Provided material
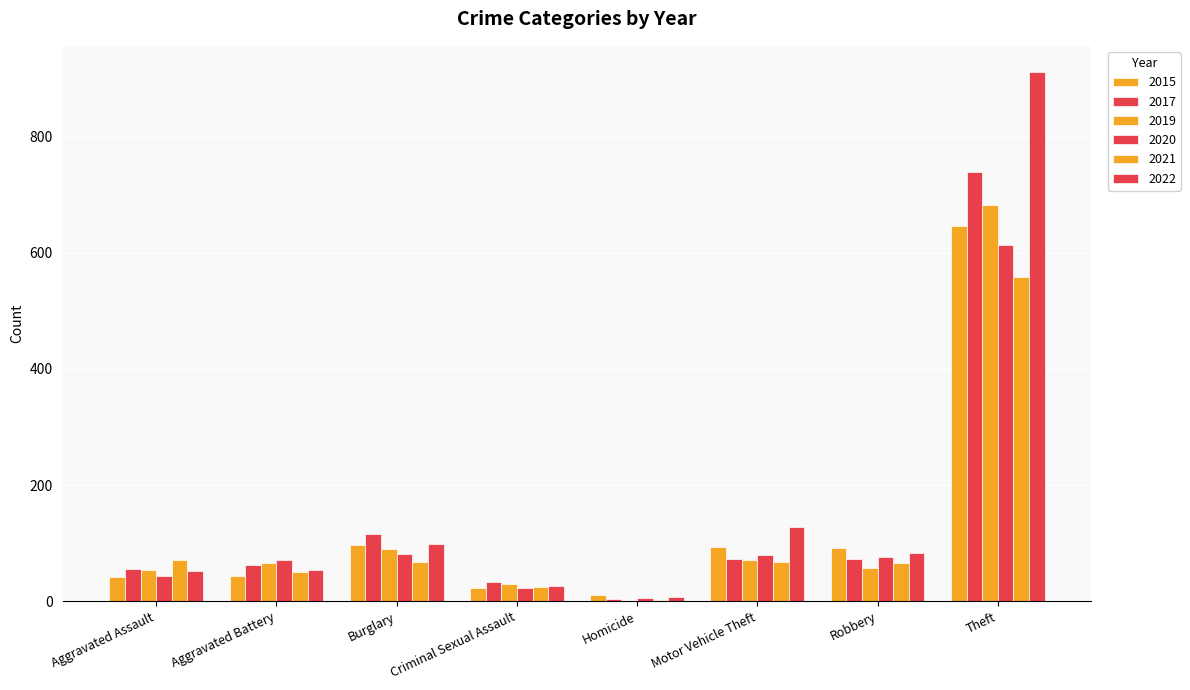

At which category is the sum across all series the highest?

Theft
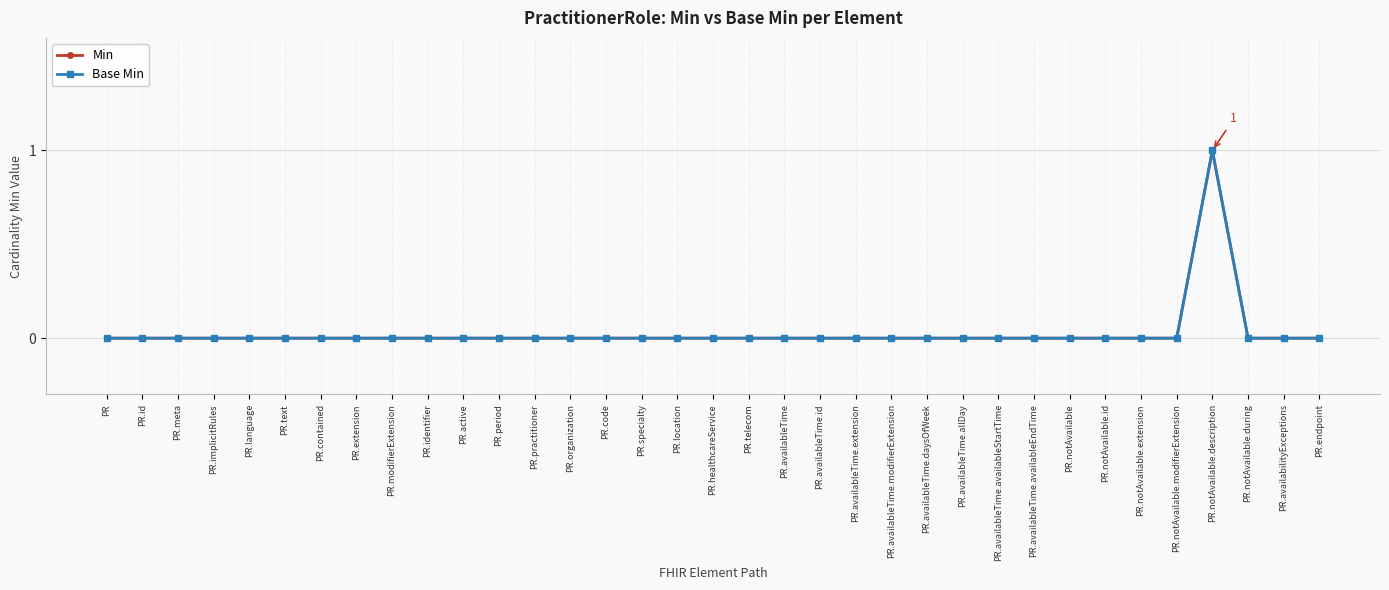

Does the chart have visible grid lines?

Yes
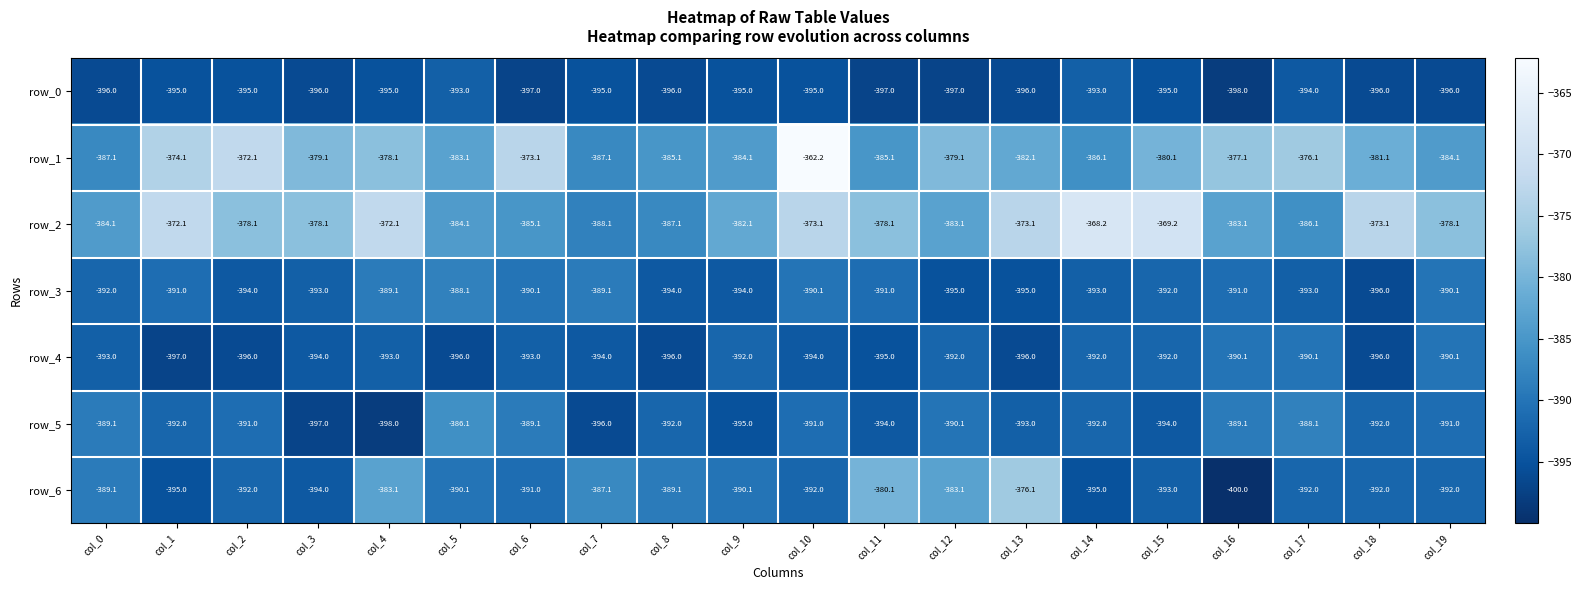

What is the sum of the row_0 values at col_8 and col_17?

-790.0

--

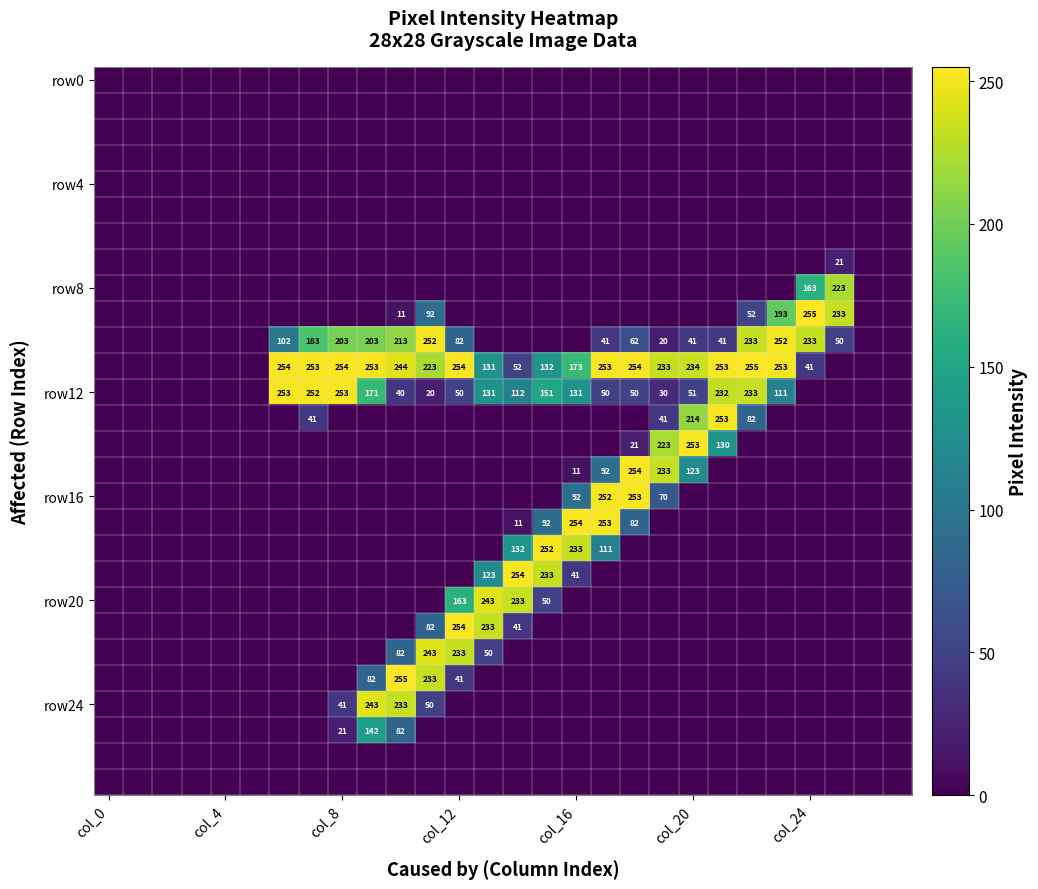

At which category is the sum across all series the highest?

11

Job
Please copy the rows above, from the line containing "Does the chart have visible grid lines?" through the line containing "What is the", with both lines included and the pictures left out.

Output below
Does the chart have visible grid lines?

Yes

What is the sum of the row_0 values at col_8 and col_17?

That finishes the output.